Problem to solve >>
Repeat the stretch of entries below from the line with "01205518800" through the line with "és/vagy egyéb információi alapján.". Include both ends and add nothing.

[Opening The records section]

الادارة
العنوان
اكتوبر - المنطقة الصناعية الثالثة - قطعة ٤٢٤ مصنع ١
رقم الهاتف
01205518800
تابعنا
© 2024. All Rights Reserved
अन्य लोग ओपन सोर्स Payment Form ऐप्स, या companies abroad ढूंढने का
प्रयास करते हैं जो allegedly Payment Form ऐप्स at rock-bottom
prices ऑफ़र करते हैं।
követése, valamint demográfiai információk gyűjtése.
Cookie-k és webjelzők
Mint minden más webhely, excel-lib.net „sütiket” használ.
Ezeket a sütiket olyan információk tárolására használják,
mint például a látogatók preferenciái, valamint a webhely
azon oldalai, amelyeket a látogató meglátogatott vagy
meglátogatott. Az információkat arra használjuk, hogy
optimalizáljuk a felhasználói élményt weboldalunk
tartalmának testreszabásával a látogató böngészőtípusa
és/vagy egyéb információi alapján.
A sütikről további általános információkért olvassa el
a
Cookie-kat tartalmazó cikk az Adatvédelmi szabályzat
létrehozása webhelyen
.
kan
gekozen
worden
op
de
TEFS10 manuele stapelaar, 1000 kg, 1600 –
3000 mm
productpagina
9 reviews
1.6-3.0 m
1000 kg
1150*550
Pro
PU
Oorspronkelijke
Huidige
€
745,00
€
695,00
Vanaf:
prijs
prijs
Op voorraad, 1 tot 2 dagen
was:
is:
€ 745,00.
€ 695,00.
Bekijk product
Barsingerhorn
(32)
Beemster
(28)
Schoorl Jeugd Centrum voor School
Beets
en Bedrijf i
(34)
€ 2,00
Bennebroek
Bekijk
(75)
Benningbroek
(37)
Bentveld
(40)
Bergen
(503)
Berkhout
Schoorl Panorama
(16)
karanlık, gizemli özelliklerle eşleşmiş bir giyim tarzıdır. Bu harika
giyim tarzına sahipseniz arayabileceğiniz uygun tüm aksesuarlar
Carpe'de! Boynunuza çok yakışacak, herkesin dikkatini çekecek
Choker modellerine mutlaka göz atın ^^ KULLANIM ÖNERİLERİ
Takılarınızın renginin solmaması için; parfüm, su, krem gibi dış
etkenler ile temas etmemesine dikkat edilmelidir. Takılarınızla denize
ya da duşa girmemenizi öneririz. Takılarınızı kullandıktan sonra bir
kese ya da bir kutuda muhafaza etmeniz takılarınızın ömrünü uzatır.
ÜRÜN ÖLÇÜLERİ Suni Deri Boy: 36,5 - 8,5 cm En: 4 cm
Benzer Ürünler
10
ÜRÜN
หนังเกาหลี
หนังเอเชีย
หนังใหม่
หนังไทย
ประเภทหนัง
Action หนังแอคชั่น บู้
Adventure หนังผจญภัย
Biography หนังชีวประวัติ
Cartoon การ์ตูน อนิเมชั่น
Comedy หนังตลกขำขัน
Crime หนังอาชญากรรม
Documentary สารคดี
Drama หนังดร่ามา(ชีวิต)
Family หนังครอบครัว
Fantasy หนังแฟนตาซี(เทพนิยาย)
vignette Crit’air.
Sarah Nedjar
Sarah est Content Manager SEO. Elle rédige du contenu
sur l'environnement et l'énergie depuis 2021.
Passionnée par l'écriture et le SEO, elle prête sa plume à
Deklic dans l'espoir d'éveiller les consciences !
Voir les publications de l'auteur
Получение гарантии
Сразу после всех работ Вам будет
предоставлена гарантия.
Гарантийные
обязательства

[Closing The records section]
[Opening The records section]

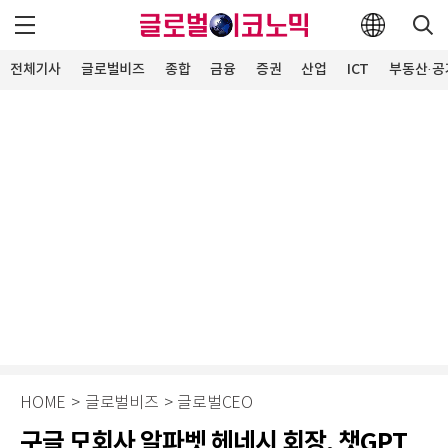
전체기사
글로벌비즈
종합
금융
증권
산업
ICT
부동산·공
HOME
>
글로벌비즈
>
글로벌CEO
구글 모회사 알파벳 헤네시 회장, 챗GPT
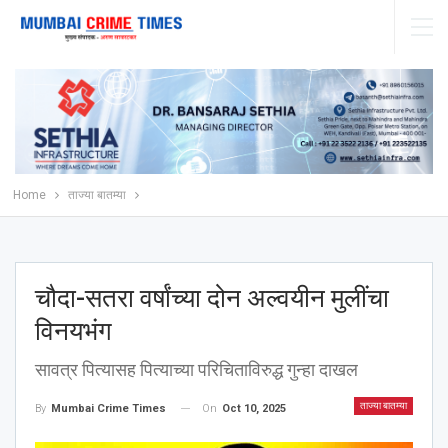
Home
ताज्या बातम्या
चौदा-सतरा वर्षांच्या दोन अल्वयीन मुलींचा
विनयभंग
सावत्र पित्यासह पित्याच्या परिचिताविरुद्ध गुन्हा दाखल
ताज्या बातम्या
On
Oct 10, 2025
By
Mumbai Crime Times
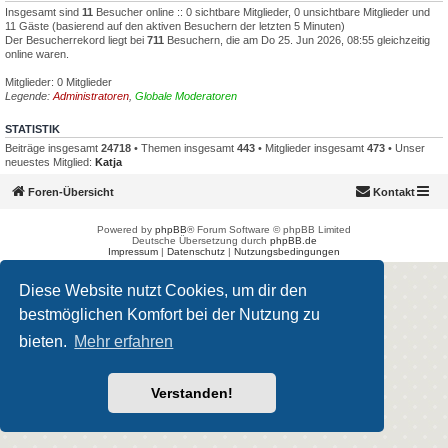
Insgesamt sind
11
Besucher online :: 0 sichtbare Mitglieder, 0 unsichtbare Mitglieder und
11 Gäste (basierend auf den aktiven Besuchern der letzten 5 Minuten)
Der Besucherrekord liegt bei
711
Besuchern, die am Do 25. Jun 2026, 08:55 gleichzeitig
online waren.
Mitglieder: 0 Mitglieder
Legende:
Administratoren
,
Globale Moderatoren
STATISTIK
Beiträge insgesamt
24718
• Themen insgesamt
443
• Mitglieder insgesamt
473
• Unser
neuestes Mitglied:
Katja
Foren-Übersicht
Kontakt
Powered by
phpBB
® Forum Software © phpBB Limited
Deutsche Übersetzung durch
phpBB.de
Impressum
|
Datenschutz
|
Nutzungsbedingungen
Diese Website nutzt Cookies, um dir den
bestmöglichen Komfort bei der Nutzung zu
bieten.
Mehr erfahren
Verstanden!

[Closing The records section]

Result of this exercise >>
01205518800
تابعنا
© 2024. All Rights Reserved
अन्य लोग ओपन सोर्स Payment Form ऐप्स, या companies abroad ढूंढने का
प्रयास करते हैं जो allegedly Payment Form ऐप्स at rock-bottom
prices ऑफ़र करते हैं।
követése, valamint demográfiai információk gyűjtése.
Cookie-k és webjelzők
Mint minden más webhely, excel-lib.net „sütiket” használ.
Ezeket a sütiket olyan információk tárolására használják,
mint például a látogatók preferenciái, valamint a webhely
azon oldalai, amelyeket a látogató meglátogatott vagy
meglátogatott. Az információkat arra használjuk, hogy
optimalizáljuk a felhasználói élményt weboldalunk
tartalmának testreszabásával a látogató böngészőtípusa
és/vagy egyéb információi alapján.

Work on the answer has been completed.